You’d be hard-pressed to find a harder working or more dynamic rock musician than Buzz Osborne of the groundbreaking experimental sludge-metal outfit Melvins. Since 1986, Melvins have put out more than 25 studio albums and EPs, touring with a seldom seen ferocity. Pioneers of grunge music, King Buzzo and co. left the genre for others to perfect as they pushed their own experiments into the nether realms of noise and drone.
Now, Osborne is on the road with a new solo collection entitled This Machine Kills Artists. The acoustic record, which still manages to display sludge-metal influence, brims with excellent material and represents something truly unprecedented for Osborne. The Current caught up with King Buzzo himself over the phone, and we talked about his legacy in rock, his restless prolificacy and his fresh approach for This Machine.
Where many musical acts seem to muster up an album every three or fours years, Osborne’s work ethic hearkens back to a time when artists worked more consistently to put out one or even two releases a year. In our conversation, it quickly became apparent that for Osborne, this approach is a forgone conclusion. “I am only prolific compared to other dumb musicians, not to the world,” Osborne claimed. “That’s important. You know, most people work 40 hours a week just to pay the bills.” He continued, “I think that musicians are just lazy. If these people would work even half as much time as normal people do, who just work to make a living. [...] Like, with 20 hours a week, they could get so much done. But that doesn’t happen because musicians are the laziest group of people you’re gonna find.”
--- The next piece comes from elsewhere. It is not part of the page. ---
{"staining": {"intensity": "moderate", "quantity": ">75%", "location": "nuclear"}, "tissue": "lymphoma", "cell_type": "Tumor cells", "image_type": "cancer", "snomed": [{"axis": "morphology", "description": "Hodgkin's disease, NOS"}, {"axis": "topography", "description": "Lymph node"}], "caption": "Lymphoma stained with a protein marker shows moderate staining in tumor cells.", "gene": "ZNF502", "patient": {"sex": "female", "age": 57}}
When pressed about his own legacy in rock music and the way in which his enormous body of work will be remembered, Osborne didn’t mince words. “I couldn’t care less. Legacies don’t do much for you, you know. I guess it’s nice and gets people interested to some degree. But I am much more about what I have done lately.” Hastily, he added, “I’m a doer, not a looker.”
We agreed that, to a certain extent, legacy is probably “a discussion for lookers and not doers.”
Of his stellar new album, which will comprise about half of Monday’s show (to be supplemented by various Melvins selections), Osborne said: “I wanted to make a true acoustic album with nothing but guitar and vocals. [With this type of album] you are faced with not much to go on. The goal was to strip it down to next to nothing and make it work. On paper it doesn’t seem like it would work, but I think it does and so now my job is to go on the road and show people that I wasn’t nuts for this idea.”